Anyway, after Paul left to catch his flight, I took Ophelia out of the car and walked over to the edge of the rooftop we had parked on - and looked out at the view of the city. After a cold, dreary morning the sky had opened up when we arrived in Boston, and the glare of the wintry afternoon sun gave the city an other worldly effect. I scanned out over the buildings and streets letting all the memories they held fill me up in my very center, and I breathed in that airport feeling - one of change and going places. Then I looked at little Ophelia's eyes, so bright and clear, taking everything in for the first time, and was really in awe of all this world has to hold for her. I have been alive for 35 years - five or six of them I don't even really remember - and already my life has held so much. Every place I looked at off the rooftop that day brought memories flooding back into my being of all the amazing souls I have encountered in my life, and all the morphs my own soul has been through. And that's just Boston!

As I drove home a little while later, the sky almost instantly grew eerily dark again. I let other memories from other places wash over me and reveled in them for a while until a massive orange sun appeared in front of me, setting below the dark clouds, and reminded me what I was heading towards. I told Matty all of this when I got home, and he responded by saying that driving towards a sunset usually signified an ending, not a beginning. And my response to him was that endings always lead to beginnings. Which is true. But what I really meant, was that I was driving towards something beautiful. A beauty just as stunning as the beauty behind me.

So enough of my blathering on and on. Here it is, in a nutshell. There are times in my life when I just want to hoard everything - all the people, all the memories, all the beautiful souls in my life. I wish that I could live all my lives at once, and not sequentially. I want to raise my family in the woods, while at the same time living in the city. I want to be settled and stable, while at the same time being a transient and free.
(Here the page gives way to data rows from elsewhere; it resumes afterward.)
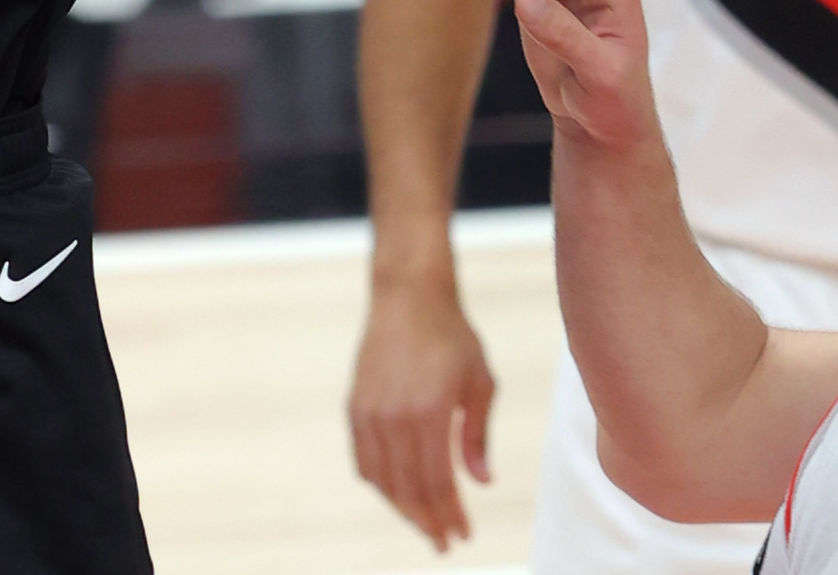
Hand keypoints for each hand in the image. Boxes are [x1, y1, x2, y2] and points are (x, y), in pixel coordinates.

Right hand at [350, 278, 497, 549]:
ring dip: (402, 507)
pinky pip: (362, 458)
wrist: (408, 296)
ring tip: (423, 522)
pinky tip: (396, 491)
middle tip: (443, 542)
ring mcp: (370, 410)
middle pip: (408, 488)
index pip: (438, 482)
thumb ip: (477, 436)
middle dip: (427, 521)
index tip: (463, 535)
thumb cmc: (452, 336)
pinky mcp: (356, 404)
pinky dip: (378, 482)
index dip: (450, 514)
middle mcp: (394, 415)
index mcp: (429, 411)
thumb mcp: (480, 383)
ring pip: (382, 479)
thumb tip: (481, 482)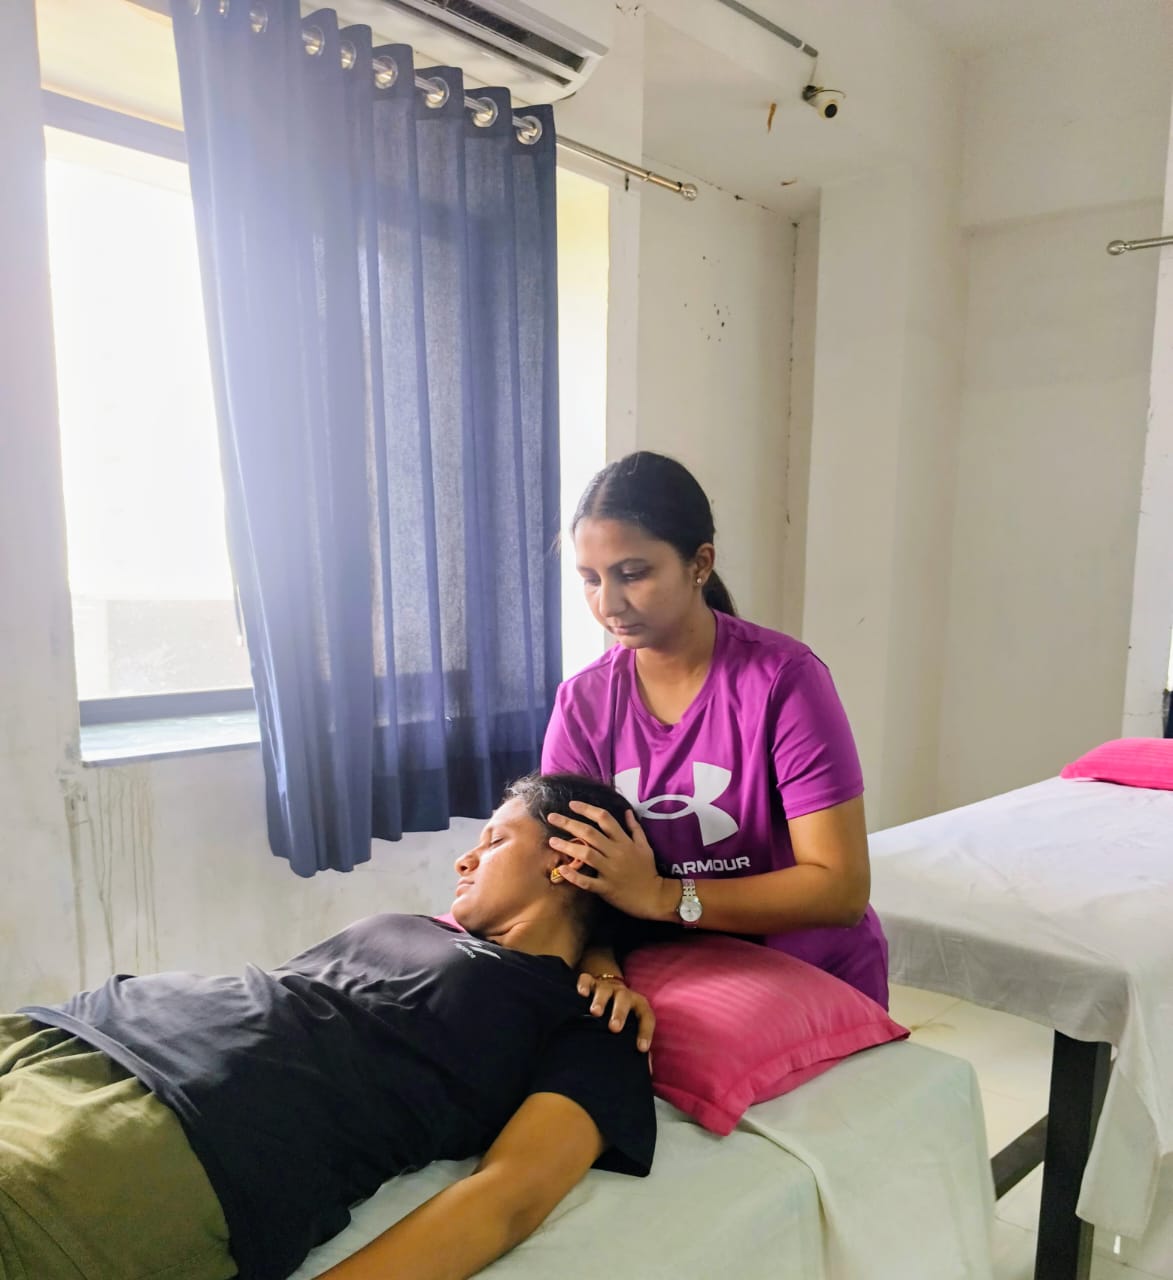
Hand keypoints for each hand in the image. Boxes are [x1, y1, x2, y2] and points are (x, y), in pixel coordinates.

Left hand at [548, 803, 670, 921]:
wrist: (653, 896)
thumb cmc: (648, 870)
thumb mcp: (645, 846)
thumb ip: (635, 828)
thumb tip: (626, 811)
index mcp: (624, 841)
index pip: (604, 819)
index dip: (587, 809)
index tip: (572, 804)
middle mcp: (615, 853)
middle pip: (590, 834)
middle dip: (569, 823)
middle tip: (552, 817)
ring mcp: (610, 870)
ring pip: (586, 855)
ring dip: (568, 846)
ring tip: (552, 841)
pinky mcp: (606, 888)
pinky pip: (588, 882)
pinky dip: (575, 876)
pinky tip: (562, 870)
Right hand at [577, 972, 654, 1052]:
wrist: (611, 991)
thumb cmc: (625, 1017)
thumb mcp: (634, 1027)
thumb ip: (639, 1044)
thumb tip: (647, 1070)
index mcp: (638, 1005)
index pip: (646, 1016)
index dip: (646, 1032)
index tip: (641, 1049)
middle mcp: (624, 994)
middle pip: (624, 1000)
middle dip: (619, 1013)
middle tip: (614, 1028)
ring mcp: (607, 987)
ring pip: (605, 990)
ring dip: (601, 1000)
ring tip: (594, 1013)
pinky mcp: (591, 983)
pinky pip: (587, 980)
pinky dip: (584, 985)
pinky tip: (581, 994)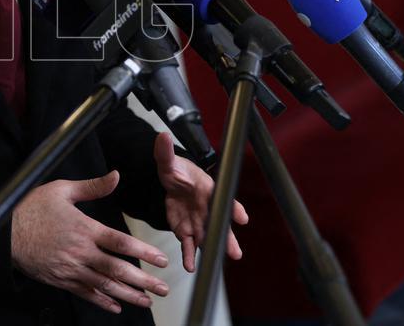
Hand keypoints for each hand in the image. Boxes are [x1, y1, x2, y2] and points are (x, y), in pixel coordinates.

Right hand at [12, 170, 170, 314]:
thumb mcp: (62, 190)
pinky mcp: (61, 280)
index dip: (143, 253)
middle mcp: (81, 252)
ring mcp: (71, 269)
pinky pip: (85, 293)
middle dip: (143, 280)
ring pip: (105, 285)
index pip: (120, 243)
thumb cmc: (32, 208)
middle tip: (163, 288)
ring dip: (128, 295)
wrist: (5, 233)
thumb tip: (116, 175)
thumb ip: (93, 186)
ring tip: (147, 301)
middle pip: (117, 269)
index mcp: (84, 229)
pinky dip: (102, 302)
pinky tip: (116, 306)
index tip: (161, 261)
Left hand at [154, 132, 248, 271]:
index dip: (234, 208)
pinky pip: (188, 245)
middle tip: (235, 252)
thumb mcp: (168, 161)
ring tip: (218, 263)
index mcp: (208, 189)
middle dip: (228, 238)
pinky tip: (191, 267)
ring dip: (213, 250)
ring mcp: (198, 221)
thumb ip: (166, 152)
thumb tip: (162, 136)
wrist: (170, 182)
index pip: (224, 198)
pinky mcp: (185, 230)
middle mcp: (207, 208)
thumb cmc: (176, 170)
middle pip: (220, 224)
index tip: (242, 217)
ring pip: (208, 238)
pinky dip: (190, 256)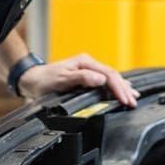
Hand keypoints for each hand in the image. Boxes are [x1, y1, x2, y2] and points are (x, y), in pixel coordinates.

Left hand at [18, 53, 140, 106]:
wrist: (31, 81)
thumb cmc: (44, 81)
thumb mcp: (61, 80)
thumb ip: (82, 78)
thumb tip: (101, 79)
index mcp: (85, 62)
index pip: (108, 75)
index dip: (118, 88)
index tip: (125, 99)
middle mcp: (88, 65)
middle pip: (112, 76)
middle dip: (124, 89)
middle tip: (133, 102)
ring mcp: (87, 71)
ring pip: (110, 78)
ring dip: (121, 88)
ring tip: (132, 97)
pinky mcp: (85, 78)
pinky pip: (104, 81)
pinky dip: (114, 88)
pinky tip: (120, 91)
And most important, I want to be able to always be with all the important people I have met in my life. Doesn't everyone?

Fortunately, this is not the design of life. We need to let go to expand, and I had to let go of Paul once more. His life is through the glass doors on the rooftop in Boston, down an elevator, onto a plane, and over an ocean where his Myra is waiting for him. And all the other amazing souls I have encountered have their destinies as well. And although I cannot hold them physically, I can always hold them in my heart and in my being. These meetings with people as we walk the earth are so overpoweringly beautiful. It's awe inspiring.

And me - my place is in that sunset. That ending, or beginning, or whatever it is. My place is here by the fire (yes, it's lit and turning out some serious HEAT, and smoke is nowhere to be seen - except out the chimney) with my husband sitting next to me, and some little feet that should be in bed, but are walking down the hall. All the places I've been before are most important because of the fact that they led me here.